Here's the problem, as kids get older and become teens they become more socially aware. What's in, what's not, what's cool and what's definitely not. They now notice how different their special needs peers are, they might even joke about these differences, unfortunately. It's sad, but the reality is that some teens are mean. Social skills are already challenging for our children on the spectrum, but stack that mean teen on top of that and what do you end up with? 99 problems kinda problems. So what do you do? Easy, what you've already been doing - advocate advocate advocate! Continue to raise awareness and encourage kindness and acceptance in spite of differences and pray for the best. Be prepared for those bad days and BE THERE for your child...BE PRESENT.
I don't know about you but because my pre-teen is able, I'm all about encouraging independence. I'm not going to be around forever, and he needs to be able to take care of himself - so long as he is able to do so.
When he says he's had a "bath" but then he comes in close for a hug and you're all "sniff sniff gahhhh ehhhrmagadd"...Why? PUBERTY of course, it's no walk in a wonderfully smelling park. It's awkward, its confusing and yup stinky.
So what can you do? For me, right now it's just "gentle" reminders to bathe properly, PUT ON YOUR DEODORANT, brush your teeth, and put on deodorant. Did I say deodorant already? Twice? Yeah....apparently I don't say it enough, so hear I go again, put on your deodorant! Grrrr...sigh it's just, you know...those pesky hormones...you can't make them win and there’s really no need for our kiddos to be singled out because of this. These are manageable issues. Issues you can work on at home where your child is comfortable.
At some point I'll have to deal with hair growth and shaving and all the sensory issues that come with that, but not now...thank GOD. Right now that's not on my plate - small mercies!
All this growing equals non-stop eating. So just be prepared and have those hopefully healthy snacks ready for in between meals.
Those "Other" Issues
I don't need to spell it our for you. You know what I'm talking about. I wasn't planning on discussing that online with you. The plan was to just gloss over it. Because for one, that stuff is PRIVATE and maybe, just maybe my boy would cringe at the thought of me even mentioning this topic. So respecting his assumed wishes, all I'm going to say is you need to start thinking about how you will manage this issue. If your child is verbal, think about what and how to discuss it when it arises. If your child isn't verbal or only slightly verbal, think about how to actually "discuss" it with them given their verbal limitations, or if you will even be able to discuss it with them. Probably not. You will need to establish what the ground rules are, the Whens and the Wheres, i.e. when it's appropriate and when it's absolutely not, where it's appropriate and where it's absolutely not.
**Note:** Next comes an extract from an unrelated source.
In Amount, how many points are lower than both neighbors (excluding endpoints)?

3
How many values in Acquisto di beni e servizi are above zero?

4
Bottom line? We all want to keep our kiddos safe. I have no clue what my child even understands about puberty, what is happening to him or what he is feeling BUT I want to keep him safe, so giving him skills to deal with all of this is my priority. That and praying for the best outcome and then watching over him like a hawk...that's my strategy. It's all I can do. But when I leave this earth what then, who will do this for me? This is when I start feeling overwhelmed and emotional and I have to remind myself - "one day at a time DBM, one day at a time..."
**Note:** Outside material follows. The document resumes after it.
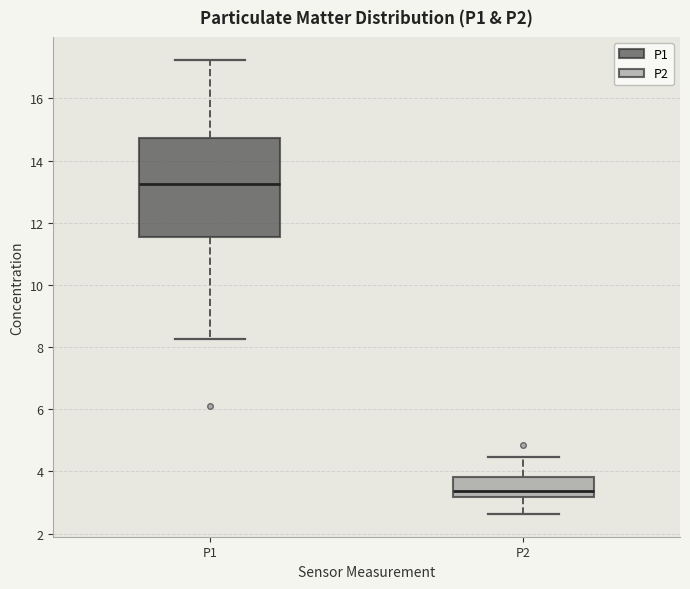

Which box's median line is the highest?

P1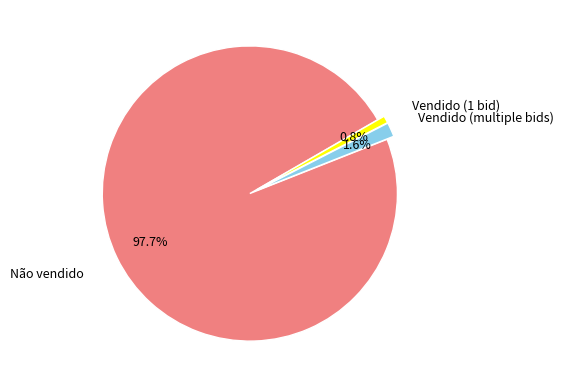

Is there any slice that represents more than half of the pie?

Yes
Parenting is challenging and preparing for puberty can be overwhelming - I haven't even scratched the surface with this post! Clearly I’ll have more to add later.
For now though, maybe think about these issues, if you’re not thinking about it already, and just be ready for it. You have no control over hormones and puberty but you can control the information your child receives initially and more importantly how this information is given.